**DIRECTIONS:**
Your job is to retype the whole listing exactly.

**DATA PROVIDED:**

★ ★ ★ ★ ★

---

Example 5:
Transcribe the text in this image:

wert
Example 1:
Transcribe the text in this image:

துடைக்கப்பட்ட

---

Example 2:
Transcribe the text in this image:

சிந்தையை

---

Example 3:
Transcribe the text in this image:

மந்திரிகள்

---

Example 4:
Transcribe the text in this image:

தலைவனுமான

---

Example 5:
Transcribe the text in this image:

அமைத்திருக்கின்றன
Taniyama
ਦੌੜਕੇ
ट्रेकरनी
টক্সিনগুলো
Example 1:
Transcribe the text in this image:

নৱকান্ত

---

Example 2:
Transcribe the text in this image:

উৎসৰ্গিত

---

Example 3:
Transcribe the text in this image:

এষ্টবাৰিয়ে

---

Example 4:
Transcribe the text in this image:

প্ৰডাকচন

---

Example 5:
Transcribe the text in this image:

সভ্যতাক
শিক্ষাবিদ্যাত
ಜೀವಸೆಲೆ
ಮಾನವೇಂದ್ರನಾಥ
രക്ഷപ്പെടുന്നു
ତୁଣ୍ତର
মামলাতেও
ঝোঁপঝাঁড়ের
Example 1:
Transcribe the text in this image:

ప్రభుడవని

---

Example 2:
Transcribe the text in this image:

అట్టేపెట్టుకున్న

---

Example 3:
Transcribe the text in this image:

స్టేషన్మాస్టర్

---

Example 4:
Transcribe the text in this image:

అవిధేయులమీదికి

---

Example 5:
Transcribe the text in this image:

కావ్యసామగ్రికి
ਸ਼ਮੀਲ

★ ★ ★ ★ ★

**WRITTEN ANSWER:**
---

Example 5:
Transcribe the text in this image:

wert
Example 1:
Transcribe the text in this image:

துடைக்கப்பட்ட

---

Example 2:
Transcribe the text in this image:

சிந்தையை

---

Example 3:
Transcribe the text in this image:

மந்திரிகள்

---

Example 4:
Transcribe the text in this image:

தலைவனுமான

---

Example 5:
Transcribe the text in this image:

அமைத்திருக்கின்றன
Taniyama
ਦੌੜਕੇ
ट्रेकरनी
টক্সিনগুলো
Example 1:
Transcribe the text in this image:

নৱকান্ত

---

Example 2:
Transcribe the text in this image:

উৎসৰ্গিত

---

Example 3:
Transcribe the text in this image:

এষ্টবাৰিয়ে

---

Example 4:
Transcribe the text in this image:

প্ৰডাকচন

---

Example 5:
Transcribe the text in this image:

সভ্যতাক
শিক্ষাবিদ্যাত
ಜೀವಸೆಲೆ
ಮಾನವೇಂದ್ರನಾಥ
രക്ഷപ്പെടുന്നു
ତୁଣ୍ତର
মামলাতেও
ঝোঁপঝাঁড়ের
Example 1:
Transcribe the text in this image:

ప్రభుడవని

---

Example 2:
Transcribe the text in this image:

అట్టేపెట్టుకున్న

---

Example 3:
Transcribe the text in this image:

స్టేషన్మాస్టర్

---

Example 4:
Transcribe the text in this image:

అవిధేయులమీదికి

---

Example 5:
Transcribe the text in this image:

కావ్యసామగ్రికి
ਸ਼ਮੀਲ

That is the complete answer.